To read Reston on Henry Kissinger today is, as it was during the Nixon administration, a little embarrassing. (Reston once titled one of his columns "By Henry Kissinger with James Reston".) Nothing in his experience in Washington, Reston says over and over in these memoirs, "was ever quite as good or as bad as the fashionable opinion of the day", and he thinks of Kissinger as a prime example of this. [...] But in praising Kissinger, Reston is praising a man who regularly misled him, who wiretapped NSC staff members to determine who was leaking to reporters when they revealed his unconstitutional maneuverings, and who urged Nixon to prosecute Reston's newspaper for its constitutionally protected publication of the Pentagon Papers. During the infamous 1972 Christmas bombing of North Vietnam, Reston wrote of Kissinger that "he has said nothing in public about the bombing in North Vietnam, which he undoubtedly opposes.... If the bombing goes on ... Mr. Kissinger will be free to resign." The only problem with the interpretation, however, was that the bombings were Kissinger's idea. He misled Reston about his own position and then misled the White House staff about these conversations, finally admitting the truth when confronted with his phone records.
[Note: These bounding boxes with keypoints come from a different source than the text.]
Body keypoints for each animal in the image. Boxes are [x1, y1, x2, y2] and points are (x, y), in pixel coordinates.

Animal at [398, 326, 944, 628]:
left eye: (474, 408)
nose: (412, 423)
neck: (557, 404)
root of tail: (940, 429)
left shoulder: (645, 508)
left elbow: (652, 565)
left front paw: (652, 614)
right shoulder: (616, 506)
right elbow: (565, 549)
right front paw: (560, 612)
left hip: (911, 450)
Reston also displayed his affinity for the powerful when Edward Kennedy drove his car off the bridge at Chappaquiddick Island, resulting in the death of Mary Jo Kopechne. Summering at nearby Martha's Vineyard, Reston filed the first account of the incident for The New York Times; his opening paragraph began "Tragedy has again struck the Kennedy family." Managing editor A. M. Rosenthal edited the text to make Kopechne the subject.

=== Acupuncture ===
Reston wrote for the Times that in July 1971, he suffered appendicitis while visiting China with his wife. After his appendix was removed through conventional surgery at the Anti-Imperialist Hospital in Beijing, his post-operative pain was treated by Li Chang-yuan with acupuncture that "sent ripples of pain racing through my limbs and, at least, had the effect of diverting my attention from the distress in my stomach." Paul U. Unschuld, an academic translator of traditional Chinese medical texts, credits Reston's article with the rise of traditional Chinese medicine in the body of alternative medicine of the West. There were popular misconceptions at the time that the acupuncture was used instead of anasthetics during the operation itself, but this was false, with Reston having been given a standard injection of benzocaine and lidocaine to anasthetise him prior to the operation.
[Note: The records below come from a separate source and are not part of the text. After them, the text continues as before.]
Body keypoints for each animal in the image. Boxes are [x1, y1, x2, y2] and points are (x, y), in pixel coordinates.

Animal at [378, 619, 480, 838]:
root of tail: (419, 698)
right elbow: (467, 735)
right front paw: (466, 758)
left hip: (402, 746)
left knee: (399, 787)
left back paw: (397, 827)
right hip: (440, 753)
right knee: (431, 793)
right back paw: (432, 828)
=== Cultural references ===
In the 1962 novel Fail-Safe, by Eugene Burdick and Harvey Wheeler, the unnamed President of the United States refers to Reston during an impending nuclear crisis when he says that "someone will crack and start to call Scotty or one of the wire services or some damn thing."

=== Portrayals ===
Reston is played by Kenneth Welsh in the TV movie Kissinger and Nixon.